Monthly expiry sessions often lead to heightened trading activity as participants adjust or close their derivative positions. The presence of stocks in the F&O ban list can influence trading patterns, as participants may shift focus to other securities or rely more on the cash market.

Expiry-related movements are driven by position unwinding, rollover strategies, and market sentiment, making these sessions closely watched by market participants.

Key Features of Nifty Monthly Expiry

Contracts linked to the Nifty 50 expire on the last Tuesday of every month. If this day coincides with a trading holiday, the expiry is advanced to the previous trading session.

Settlement of all derivative contracts is based on the closing price of the underlying index or stock on the expiry day. This final settlement price plays a crucial role in determining gains or losses for traders holding positions.

In some cases, trading platforms may display weekly contracts within the monthly expiry section during the expiry week. This is a technical display feature and does not alter the underlying contract structure.

Market Sentiment Ahead of Expiry

As the expiry session unfolds, market participants tend to adopt a cautious stance, particularly when derivative restrictions are in place. The inclusion of Steel Authority of India Limited in the F&O ban list reflects elevated activity in its derivatives segment, drawing attention to stock-specific movements.
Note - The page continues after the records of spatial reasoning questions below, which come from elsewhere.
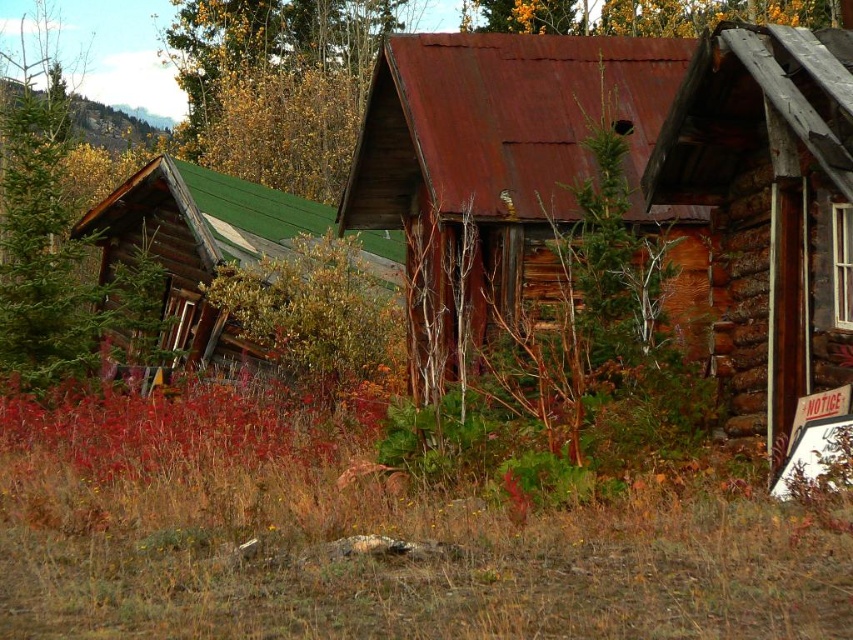
Question: Among these objects, which one is nearest to the camera?

Choices:
 (A) green wood tree at upper left
 (B) weathered wood log cabin at right
 (C) rusty metal hut at center

Answer: (B)

Question: Which point is farther to the camera?

Choices:
 (A) pyautogui.click(x=178, y=172)
 (B) pyautogui.click(x=683, y=115)
 (C) pyautogui.click(x=306, y=86)
 (D) pyautogui.click(x=361, y=195)

Answer: (C)

Question: Can you confirm if rusty metal hut at center is wider than green wood tree at upper left?

Choices:
 (A) yes
 (B) no

Answer: (B)

Question: Does weathered wood log cabin at right appear on the left side of green wood tree at upper left?

Choices:
 (A) yes
 (B) no

Answer: (B)

Question: Which object is farther from the camera taking this photo?

Choices:
 (A) rusty metal hut at center
 (B) green wood tree at upper left
 (C) green wood cabin at left
 (D) weathered wood log cabin at right

Answer: (B)

Question: Does weathered wood log cabin at right appear on the left side of green wood cabin at left?

Choices:
 (A) yes
 (B) no

Answer: (B)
At the same time, broader market trends remain influenced by sectoral performance, global cues, and domestic factors. The divergence between derivatives activity and overall market direction often becomes more visible during expiry periods.

Summary

The approach of the April 2026 monthly expiry has brought derivatives activity into focus, with Steel Authority of India Limited placed under the F&O ban after breaching the MWPL threshold. While the broader indices recorded gains in the previous session, restrictions on derivative trading in select stocks highlight elevated market activity.

The expiry session is expected to be shaped by position adjustments, stock-specific movements, and cautious participation, with traders closely monitoring developments in both derivatives and cash segments.

Disclaimer:

This article is intended solely for educational and informational purposes. The securities or companies mentioned are provided as examples and should not be considered as recommendations. Nothing contained herein constitutes personal financial advice or investment recommendations. Readers are advised to conduct their own research and consult a qualified financial advisor before making any investment decisions.

Investments in securities markets are subject to market risks. Please read all related documents carefully before investing.